O mercado físico do boi gordo encerrou a segunda-feira (25) com leve valorização, mesmo diante do ritmo lento de negociações entre frigoríficos e pecuaristas. O indicador Cepea/Esalq fechou cotado a R$ 346,20 por arroba, acima da média registrada na semana anterior.
Segundo análise do Cepea, o início da semana foi marcado por cautela nas compras. Parte das indústrias preferiu apenas observar o mercado antes de definir novos preços.
Do lado dos produtores, a resistência às ofertas mais baixas continua limitando os negócios. Em São Paulo, muitos pecuaristas seguem fora do mercado diante de propostas abaixo de R$ 350 por arroba.
Com isso, a maior parte das negociações realizadas na segunda-feira ocorreu nos mesmos níveis da semana passada, mantendo a liquidez reduzida.
Escalas de abate variam pelo país
As escalas de abate seguem diferentes entre as regiões produtoras. Em algumas praças, frigoríficos trabalham com programação entre sete e 14 dias.
No Rio Grande do Sul, porém, o cenário é mais apertado. A oferta restrita de animais tem dificultado o preenchimento das escalas, que variam entre apenas dois e cinco dias.
Segundo colaboradores consultados pelo Cepea, os preços negociados no estado ficaram entre R$ 23,61 e R$ 25,50 por quilo.
Carne bovina no atacado segue estável
No atacado paulista, o mercado de carne bovina também apresentou ritmo moderado nesta segunda-feira. Os preços permaneceram estáveis.
A carcaça casada bovina foi negociada, em média, a R$ 24,98 por quilo à vista.
Além da demanda doméstica, as exportações seguem dando sustentação ao mercado brasileiro.
Exportações avançam mais de 30%
Segundo os dados analisados pelo Cepea, o Brasil exportou cerca de 13 mil toneladas diárias de carne bovina in natura ao longo deste mês, volume 31% superior ao registrado em maio do ano passado.
O preço médio pago aos exportadores também segue firme, próximo de US$ 6.492 por tonelada.

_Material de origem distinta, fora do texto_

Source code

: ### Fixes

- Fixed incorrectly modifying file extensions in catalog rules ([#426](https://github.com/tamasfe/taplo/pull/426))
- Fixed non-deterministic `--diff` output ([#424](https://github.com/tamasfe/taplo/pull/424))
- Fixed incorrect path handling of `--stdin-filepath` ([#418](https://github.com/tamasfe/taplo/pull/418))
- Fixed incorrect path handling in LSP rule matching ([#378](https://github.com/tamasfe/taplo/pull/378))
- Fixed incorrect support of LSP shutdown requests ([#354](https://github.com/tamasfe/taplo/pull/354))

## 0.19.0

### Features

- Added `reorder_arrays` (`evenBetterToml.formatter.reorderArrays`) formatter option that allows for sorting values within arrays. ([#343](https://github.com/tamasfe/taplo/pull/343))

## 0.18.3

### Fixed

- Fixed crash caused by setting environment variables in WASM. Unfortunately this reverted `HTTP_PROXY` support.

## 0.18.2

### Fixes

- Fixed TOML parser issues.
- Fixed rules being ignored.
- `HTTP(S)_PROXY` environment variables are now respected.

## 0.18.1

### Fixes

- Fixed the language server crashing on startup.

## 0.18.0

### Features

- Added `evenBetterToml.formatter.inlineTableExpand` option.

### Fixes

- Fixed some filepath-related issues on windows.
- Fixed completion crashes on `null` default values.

Em reais, a valorização é de quase 9% na comparação anual.
Clima impacta mercado de reposição
O mercado de reposição também começa a sentir os efeitos do período seco e da queda das temperaturas.
Com a redução das chuvas e a piora gradual das pastagens, aumentou o interesse pela compra de bezerros e animais mais jovens em algumas regiões. Mesmo assim, em parte das praças, os preços seguem firmes.